HISTOIRE DE L'ALGERIE

Sont présentées ici des recherches historiques sur l'Algérie du XIXème siècle et de manière générale sur le Maghreb et la France. Aux recherches s'ajoutent des points de vue, des notes de lecture et des instruments de travail.


Ouzellaguen 25-28 juin 1851 - Autopsie d'un grand combat - Contingents alliés et effectif armé des Ouzellaguen

Publié par Abdel-Aziz Sadki sur 11 Février 2013, 10:36am

Catégories : #Histoire des Ouzellaguen

 

3) Les contingents alliés

 

Les contingents qui ont pris part aux combats ne sont pas précisément spécifiés. La grande diversité et la grande liesse de l'insurrection triomphante n'ont plus cours. C'est ainsi qu'il n'y a pas de contingents de la rive droite de la Soummam, la plupart après les premiers revers et surtout à l'approche de la colonne ont regagné leurs pays, dans le but de les défendre. Ils se regroupent localement pour affronter la colonne ou s'efforcent de ne pas attirer l'attention sur eux. Parmi les contingents qui combattent aux Ouzellaguen, deux sont clairement identifiés, la puissante population des At Idjer, spécialement la fraction des At Salah qui est au contact des Ouzellaguen, et le parti insoumis des At Oughlis, qui n'était de toute évidence pas excessivement nombreux. Ce dernier s'est assurément retiré chez les Ouzellaguen avec le chérif, formant ses quelques fantassins.

== DONNÉES ==
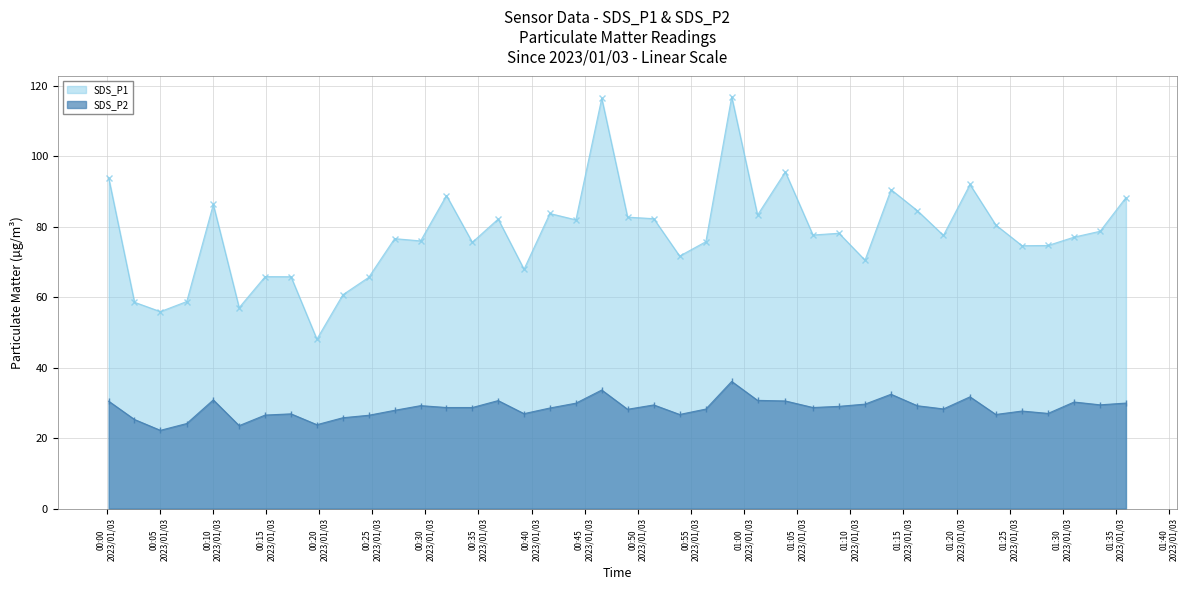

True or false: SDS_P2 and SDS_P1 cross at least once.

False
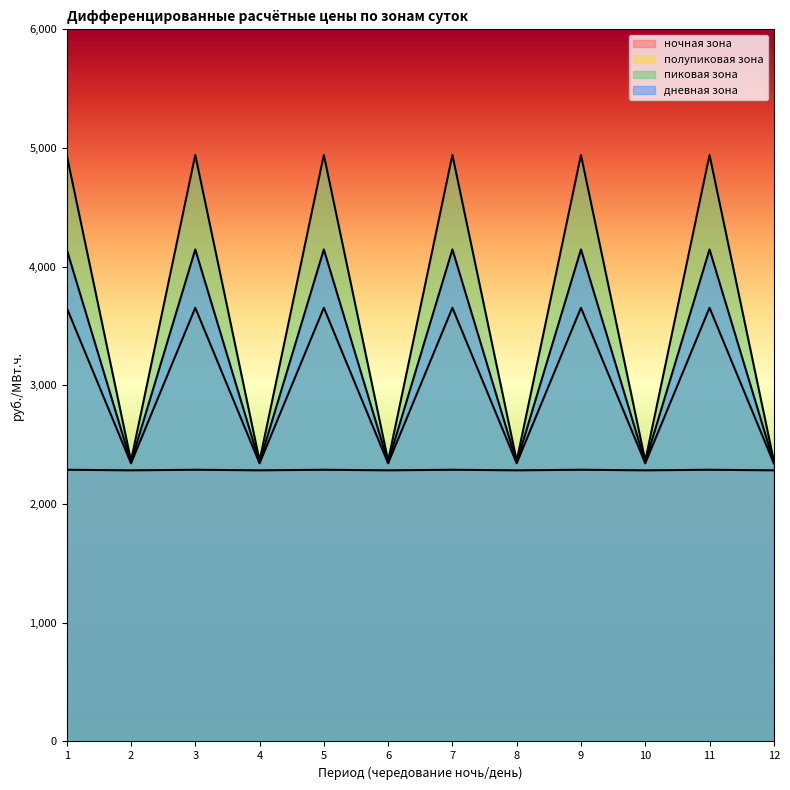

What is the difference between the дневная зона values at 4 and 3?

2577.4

== CONSIGNE 1 ==
D'après le texte sur le combat des Ouzellaguen de juin 1851, quels sont les deux contingents clairement identifiés parmi ceux qui combattent aux Ouzellaguen ?
== CONSIGNE 2 ==
Rédigez la suite du texte sur le combat des Ouzellaguen de juin 1851.

== ZONE DE RÉPONSE 1 ==
La population des At Idjer, en particulier la fraction des At Salah, et le parti insoumis des At Oughlis.

== ZONE DE RÉPONSE 2 ==
Pour désigner les contingents qui sont venus en aide aux Ouzellaguen, la colonne Camou parle de "Zouaouas", nom sous lequel se découvrent des collectivités fort nombreuses. L'essentiel a été fourni par les populations frontalières ou voisines des Ouzellaguen, notamment des alliés directs, en plus des At Idjer, qui n'ont cessé depuis des années de combattre ensemble, At Zikki (un témoignage oral que nous avons recueilli l'assure), Illoula Amalou avec les tolbas de Sidi ou Dris en particulier, une partie probablement des Illoula Assameur hostiles à Ben Ali Chérif, At Mellikeuch, et vraisemblablement des Illilten et des At Itouragh et peut-être encore des At Ghobri. Il se peut que dans la journée des contingents soient venus de plus loin encore, mais dont on ne peut absolument pas apprécier l'importance. Il est évident que les gens farouchement déclarés pour la guerre dans ces populations, même venant de loin, y ont pris part. Toutefois Bou Baghla a mis deux jours pour amener les contingents, pour la première comme pour la seconde journée. En toute vraisemblance, ils ne peuvent se situer à plus d'une journée de marche.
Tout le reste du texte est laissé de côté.